■ **REQUIREMENT**
Given the records underneath, please repeat exactly the lines from the line with "font-size: 11px ->" through the line with "height: 41px ->", passing over any picture.

RECORDS FOR THIS EXERCISE Block Start

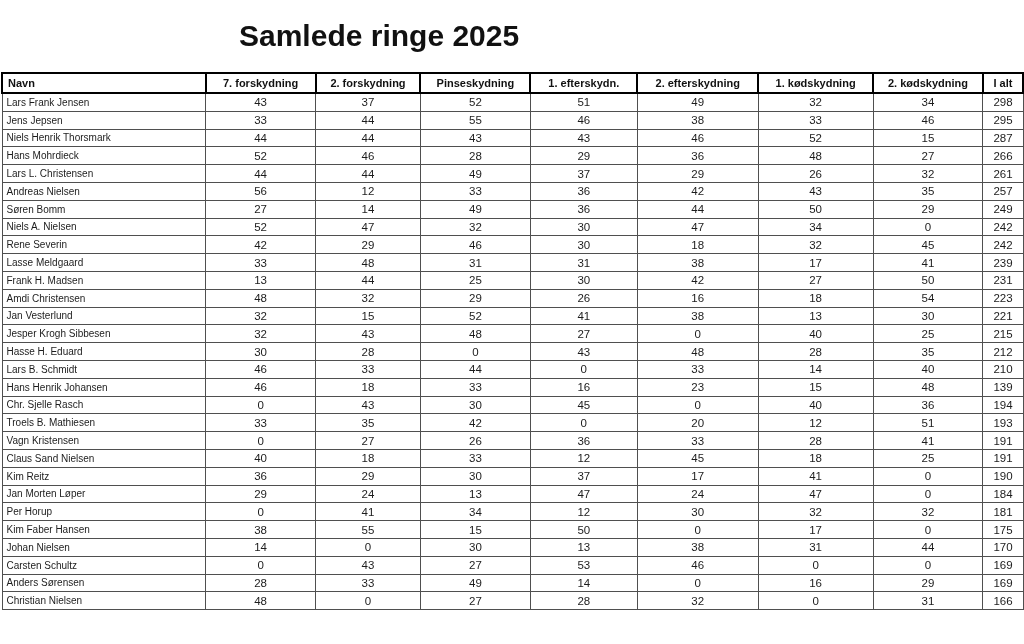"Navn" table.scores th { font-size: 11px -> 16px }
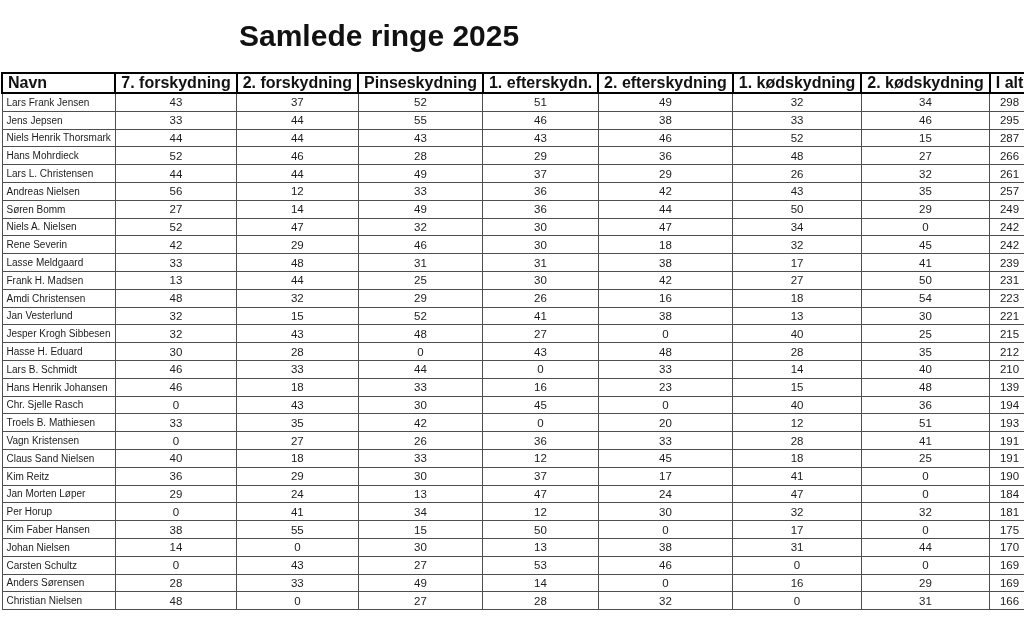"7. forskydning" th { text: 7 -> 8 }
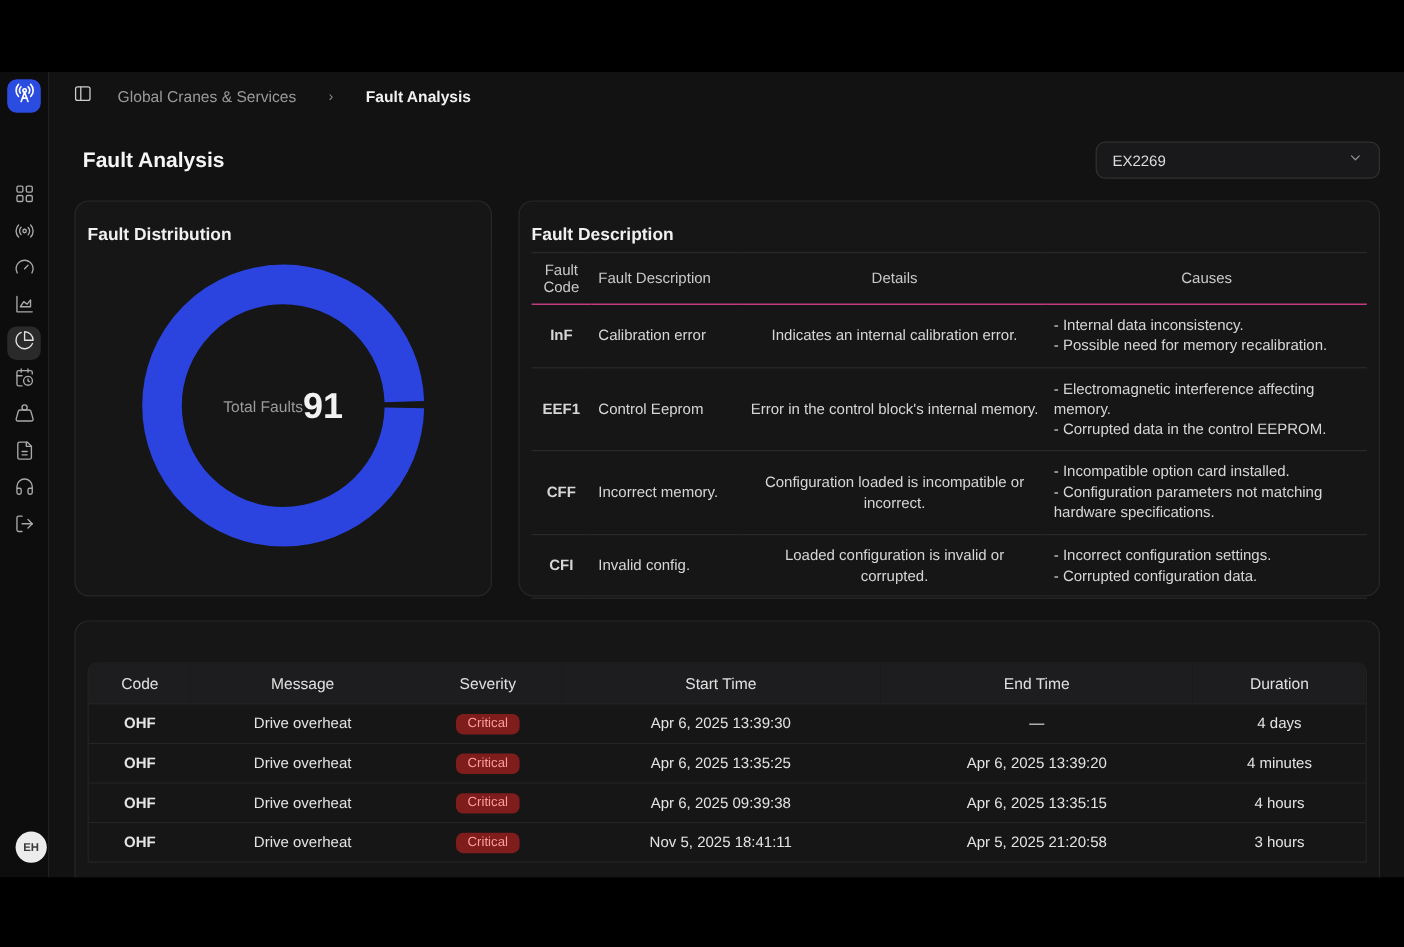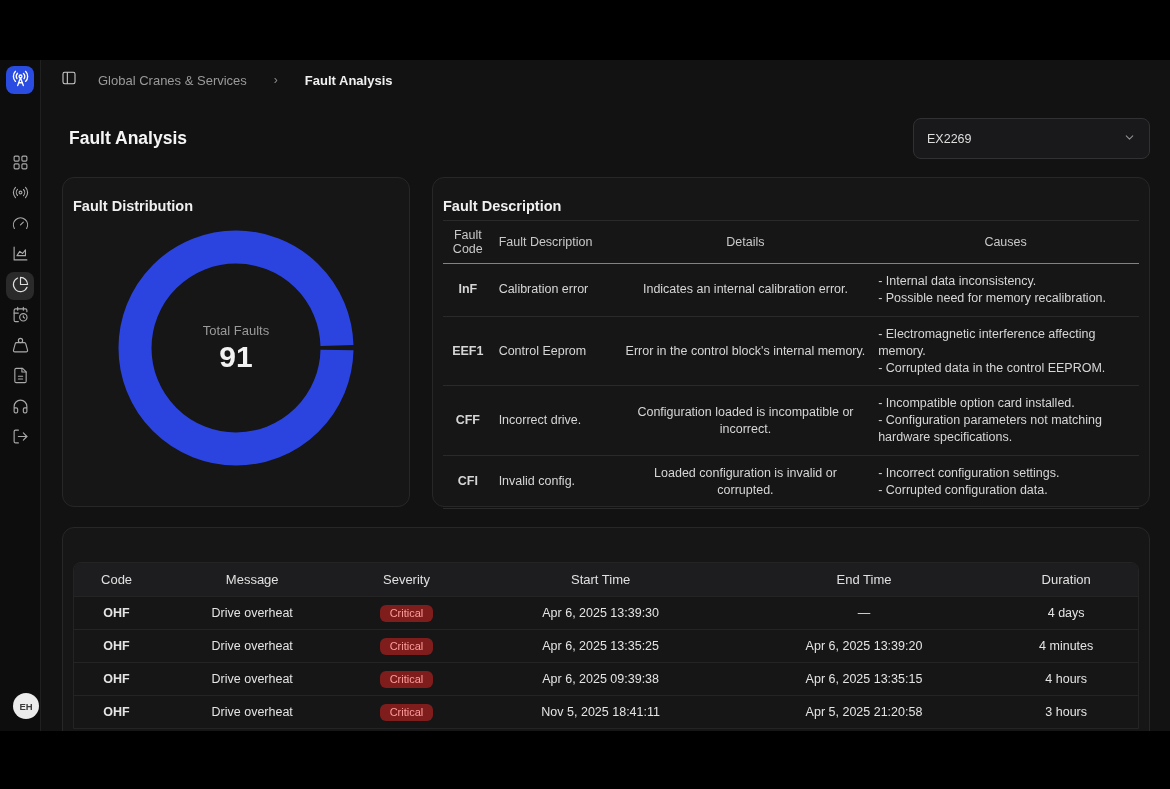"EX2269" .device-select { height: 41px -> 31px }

RECORDS FOR THIS EXERCISE Block End
RECORDS FOR THIS EXERCISE Block Start

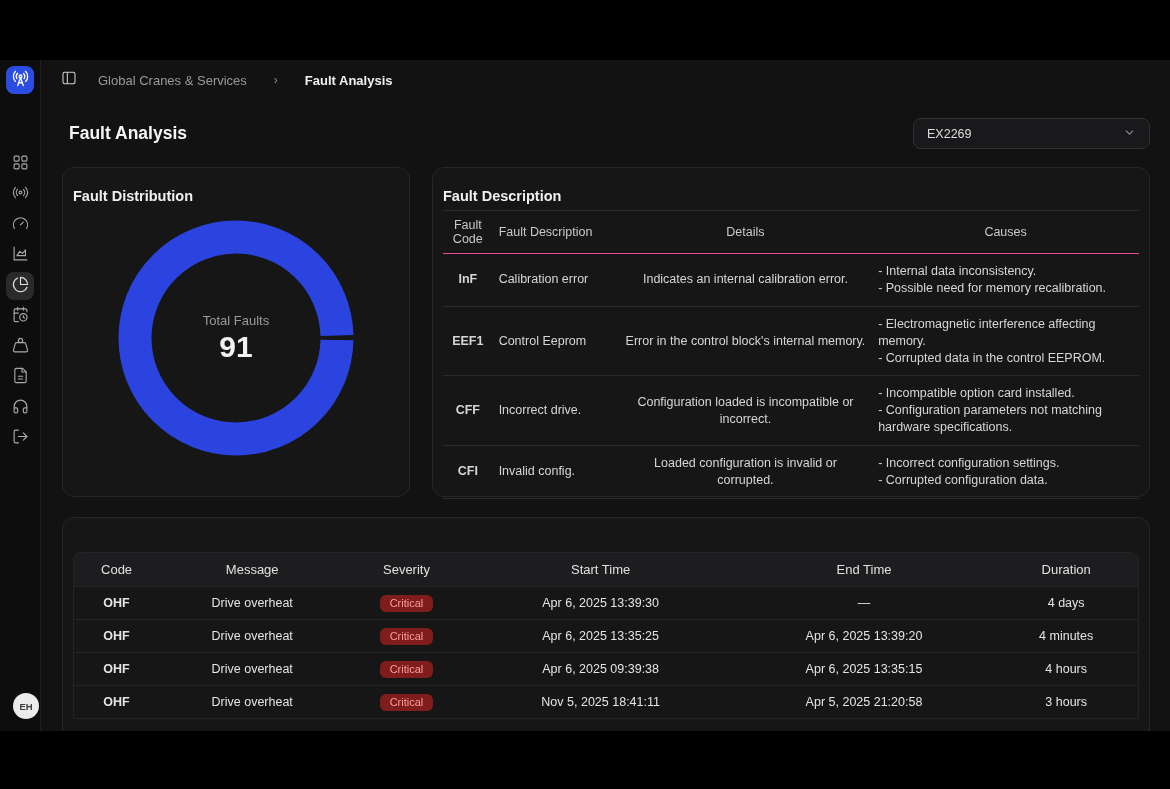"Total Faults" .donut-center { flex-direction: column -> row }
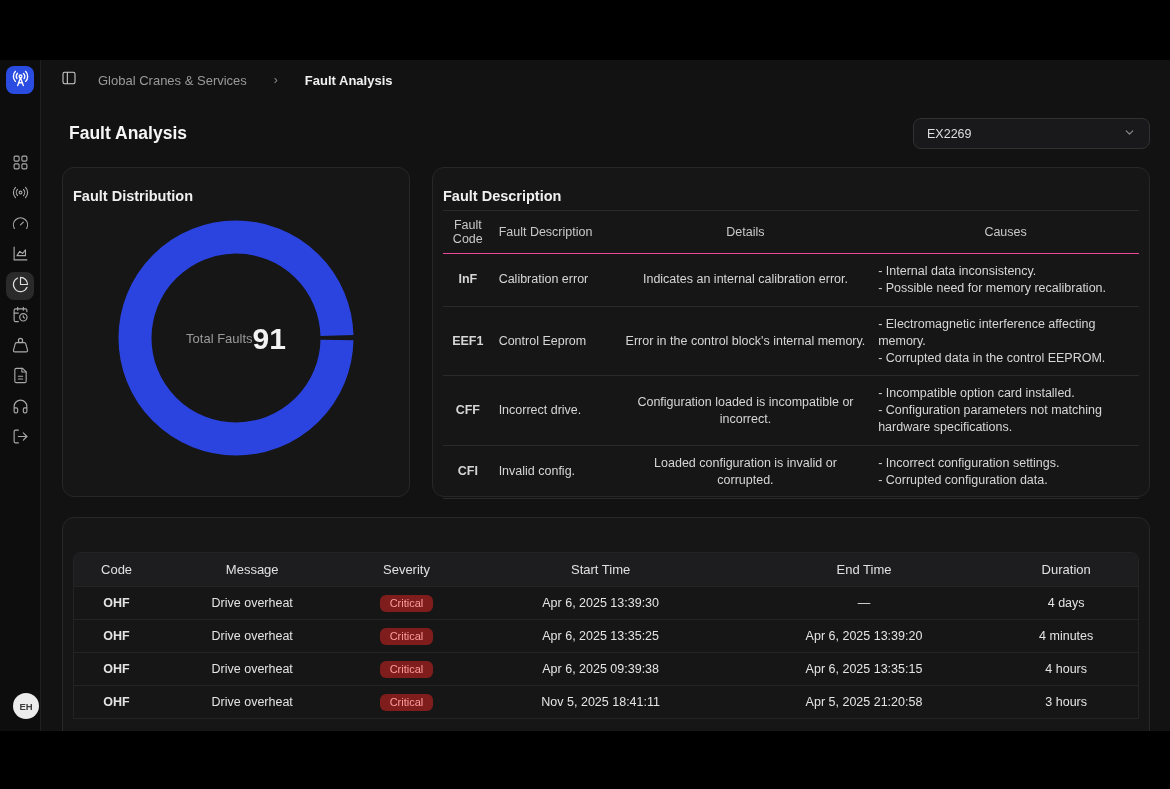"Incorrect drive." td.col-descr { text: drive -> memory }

RECORDS FOR THIS EXERCISE Block End

■ **ANSWER TO THIS EXERCISE**
"Navn" table.scores th { font-size: 11px -> 16px }
"7. forskydning" th { text: 7 -> 8 }
"EX2269" .device-select { height: 41px -> 31px }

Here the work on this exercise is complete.